Tydée, dont le souvenir est ainsi plusieurs fois évoqué dans l’Iliade, n’y paraît pas ; il est censé avoir péri bien avant que commence la guerre de Troie ; mais l’Iliade met en scène un contemporain de Tydée, Nestor. Nestor est presque inutile à l’action, car son bras, appesanti par l’âge, n’est plus d’aucun secours, et ce n’est pas son éloquence un peu diffuse, c’est celle d’Ulysse, plus nerveuse et allant plus droit au fait, qui, dans les conjonctures difficiles, entraîne et décide le conseil des rois. Pourquoi donc le poète fait-il reparaître sans cesse Nestor sur la scène et ne le mentionne-t-il jamais qu’avec honneur ? Pourquoi lui fait-il prendre sans cesse la parole, dont il abuse quelquefois ? C’est que Nestor, l’ancêtre légendaire des Néléides, de ces grandes familles qui tenaient le premier rang à Milet, à Éphèse et dans la plupart des cités ioniennes, était, quand parut l’Iliade, un personnage déjà très populaire, au moins dans une moitié de la Grèce asiatique ; il était le héros de prédilection des aèdes de l’Ionie. De même que tous les exploits dont Nestor entretient les chefs grecs datent du premier âge de sa vie, de même le personnage appartient tout entier à un cycle antérieur où a été le prendre, déjà célèbre, le poète de l’Iliade.
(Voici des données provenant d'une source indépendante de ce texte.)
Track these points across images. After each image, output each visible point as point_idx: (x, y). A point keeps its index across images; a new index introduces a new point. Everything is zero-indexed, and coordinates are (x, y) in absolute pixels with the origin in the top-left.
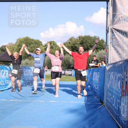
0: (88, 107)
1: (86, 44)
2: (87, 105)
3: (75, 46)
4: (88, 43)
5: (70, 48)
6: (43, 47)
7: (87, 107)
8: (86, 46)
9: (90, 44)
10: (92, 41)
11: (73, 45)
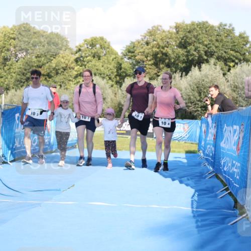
0: (202, 221)
1: (194, 45)
2: (199, 216)
3: (164, 51)
4: (202, 43)
5: (149, 58)
6: (72, 54)
7: (200, 219)
8: (195, 53)
9: (206, 46)
10: (214, 39)
11: (158, 48)
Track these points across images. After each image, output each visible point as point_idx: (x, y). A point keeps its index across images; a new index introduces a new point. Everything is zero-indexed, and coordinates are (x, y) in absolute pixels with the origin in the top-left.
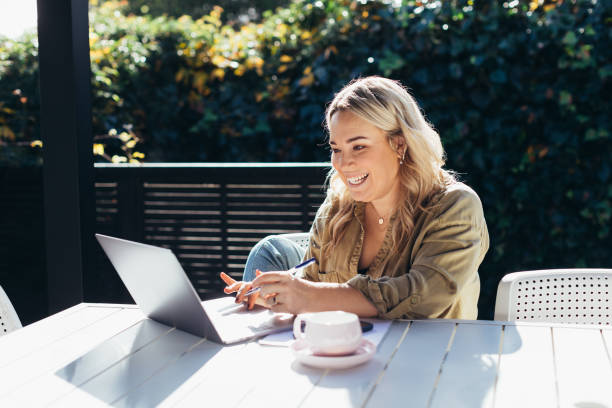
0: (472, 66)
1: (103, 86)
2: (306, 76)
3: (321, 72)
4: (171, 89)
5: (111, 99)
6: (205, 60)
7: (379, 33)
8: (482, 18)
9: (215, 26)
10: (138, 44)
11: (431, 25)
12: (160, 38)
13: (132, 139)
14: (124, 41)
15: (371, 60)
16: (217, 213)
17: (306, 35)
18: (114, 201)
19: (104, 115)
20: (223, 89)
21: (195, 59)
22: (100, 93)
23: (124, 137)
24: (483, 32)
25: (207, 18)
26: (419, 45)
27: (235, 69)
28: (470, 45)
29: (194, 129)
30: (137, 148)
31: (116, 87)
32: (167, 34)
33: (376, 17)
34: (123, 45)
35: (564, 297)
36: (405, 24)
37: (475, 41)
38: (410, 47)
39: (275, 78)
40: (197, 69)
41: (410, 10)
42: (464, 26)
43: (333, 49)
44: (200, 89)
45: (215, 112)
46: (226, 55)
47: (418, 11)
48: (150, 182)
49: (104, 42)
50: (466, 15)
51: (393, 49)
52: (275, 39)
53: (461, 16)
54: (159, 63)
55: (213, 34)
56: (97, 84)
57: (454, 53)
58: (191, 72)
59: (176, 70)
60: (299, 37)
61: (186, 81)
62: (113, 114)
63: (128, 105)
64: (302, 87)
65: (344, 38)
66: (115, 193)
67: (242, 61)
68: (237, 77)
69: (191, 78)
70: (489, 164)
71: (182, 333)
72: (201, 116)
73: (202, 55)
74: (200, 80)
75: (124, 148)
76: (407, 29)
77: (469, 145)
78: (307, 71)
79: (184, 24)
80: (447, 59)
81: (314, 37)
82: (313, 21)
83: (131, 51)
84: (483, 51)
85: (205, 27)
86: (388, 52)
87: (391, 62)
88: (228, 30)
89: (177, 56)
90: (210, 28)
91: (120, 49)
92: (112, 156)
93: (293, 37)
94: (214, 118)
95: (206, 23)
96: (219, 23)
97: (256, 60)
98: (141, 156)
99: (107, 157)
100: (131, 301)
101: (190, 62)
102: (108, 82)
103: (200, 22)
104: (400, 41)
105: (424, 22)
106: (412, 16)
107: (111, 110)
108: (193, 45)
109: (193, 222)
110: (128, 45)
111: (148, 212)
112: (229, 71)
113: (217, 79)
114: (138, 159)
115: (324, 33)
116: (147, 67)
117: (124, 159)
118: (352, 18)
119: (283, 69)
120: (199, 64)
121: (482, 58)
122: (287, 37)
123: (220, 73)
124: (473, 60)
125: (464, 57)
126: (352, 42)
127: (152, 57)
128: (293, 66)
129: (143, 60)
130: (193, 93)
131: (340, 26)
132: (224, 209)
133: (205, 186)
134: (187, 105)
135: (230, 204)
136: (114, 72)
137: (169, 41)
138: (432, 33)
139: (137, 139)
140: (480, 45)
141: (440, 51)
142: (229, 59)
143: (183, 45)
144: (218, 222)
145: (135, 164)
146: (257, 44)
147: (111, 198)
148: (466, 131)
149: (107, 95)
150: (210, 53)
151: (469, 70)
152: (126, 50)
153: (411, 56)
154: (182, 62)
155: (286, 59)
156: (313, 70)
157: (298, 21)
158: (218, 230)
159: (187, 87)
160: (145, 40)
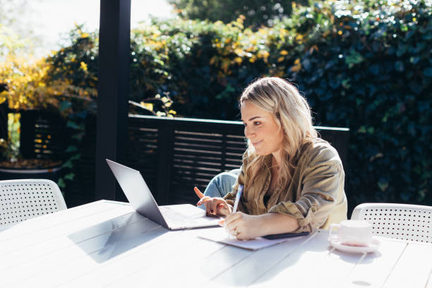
0: (411, 64)
1: (158, 66)
2: (297, 65)
3: (307, 62)
4: (206, 69)
5: (163, 74)
6: (231, 51)
7: (348, 38)
8: (422, 30)
9: (239, 28)
10: (186, 39)
11: (384, 34)
12: (201, 35)
13: (169, 102)
14: (176, 36)
15: (341, 56)
16: (220, 153)
17: (300, 37)
18: (156, 141)
19: (159, 85)
20: (241, 71)
21: (223, 49)
22: (157, 71)
23: (165, 100)
24: (421, 40)
25: (234, 23)
26: (376, 48)
27: (250, 58)
28: (411, 49)
29: (219, 97)
30: (172, 108)
31: (167, 67)
32: (206, 33)
33: (347, 27)
34: (175, 40)
35: (400, 222)
36: (367, 33)
37: (415, 46)
38: (369, 49)
39: (274, 65)
40: (224, 57)
41: (371, 23)
42: (408, 35)
43: (316, 48)
44: (226, 71)
45: (233, 86)
46: (245, 48)
47: (376, 24)
48: (179, 130)
49: (163, 37)
50: (410, 28)
51: (357, 50)
52: (278, 39)
53: (406, 29)
54: (200, 52)
55: (237, 34)
56: (155, 64)
57: (399, 54)
58: (221, 58)
59: (211, 57)
60: (295, 38)
61: (217, 65)
62: (164, 84)
63: (175, 78)
64: (293, 72)
65: (324, 40)
66: (156, 135)
67: (255, 53)
68: (251, 63)
69: (220, 62)
70: (419, 133)
71: (150, 221)
72: (224, 88)
73: (228, 48)
74: (226, 64)
75: (163, 107)
76: (369, 36)
77: (405, 119)
78: (297, 61)
79: (218, 26)
80: (394, 58)
81: (304, 38)
82: (306, 27)
83: (181, 43)
84: (420, 53)
85: (232, 29)
86: (353, 52)
87: (355, 58)
88: (248, 31)
89: (212, 48)
90: (236, 29)
91: (173, 42)
92: (156, 112)
93: (291, 38)
94: (233, 90)
95: (233, 26)
96: (242, 27)
97: (265, 53)
98: (174, 112)
99: (154, 113)
100: (126, 201)
101: (220, 52)
102: (162, 63)
103: (229, 25)
104: (362, 44)
105: (379, 31)
106: (372, 27)
107: (164, 81)
108: (224, 40)
109: (204, 157)
110: (179, 39)
111: (176, 149)
112: (246, 59)
113: (236, 64)
114: (172, 114)
115: (311, 36)
116: (190, 53)
117: (164, 114)
118: (331, 27)
119: (281, 59)
120: (226, 53)
121: (418, 59)
122: (287, 39)
123: (239, 60)
124: (412, 60)
125: (406, 57)
126: (329, 43)
127: (195, 48)
128: (288, 58)
129: (189, 49)
130: (220, 73)
131: (322, 32)
132: (224, 151)
133: (213, 135)
134: (216, 80)
135: (228, 148)
136: (166, 57)
137: (208, 38)
138: (385, 39)
139: (172, 102)
140: (417, 50)
141: (389, 52)
142: (246, 51)
143: (217, 40)
144: (220, 159)
145: (171, 117)
146: (267, 42)
147: (153, 138)
148: (404, 109)
149: (161, 72)
150: (234, 46)
151: (409, 67)
152: (177, 43)
153: (369, 55)
154: (215, 52)
155: (284, 53)
156: (301, 61)
157: (296, 27)
158: (219, 164)
159: (217, 68)
160: (192, 36)
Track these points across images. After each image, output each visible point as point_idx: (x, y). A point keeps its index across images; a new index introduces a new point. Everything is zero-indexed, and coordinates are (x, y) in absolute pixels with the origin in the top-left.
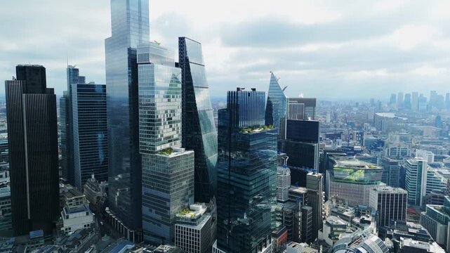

« Le vieux cavalier Pelée, l’excellent conseiller et harangueur des Myrmidons, » est comme une autre épreuve, moins nette de contour, du type de Nestor. Comme celui-ci, il est encore vivant au moment où son fils combat devant Troie ; mais, tandis que Nestor est venu voir Antiloque faire ses premières armes en champ clos, Pelée est resté en Thessalie, où, triste et seul, il attend celui qui ne doit pas revenir, et ce trait ajoute quelque chose au tragique de la destinée d’Achille. Il est cependant fait bien souvent allusion, dans l’Iliade, aux aventures de Pelée, à cette lutte étrange qui fit entrer l’époux mortel dans la couche d’une déesse, à ces noces auxquelles assista tout l’Olympe ; on devine que Pelée, lui aussi, a dû avoir, chez les Éoliens, sa geste, qui précéda peut-être celle d’Achille, qui en fut comme la préface. La légende de Pelée, telle que la raconte Apollodore, est le sec résumé d’une Péléide perdue. Il serait aisé de signaler, dans l’Iliade et dans l’Odyssée, bien d’autres exemples de ces personnages que le poète mentionne au passage sans rien expliquer ; maints épisodes qui supposent une action assez complexe,

  1. Iliade, V, 801-809. La Dolonie, petite composition qui fut d’abord étrangère à l’Iliade et ne s’y agrégea qu’assez tard, fait aussi allusion à cette prouesse de Tydée. Ce devait être là une des parties les plus goûtées de la geste de Tydée.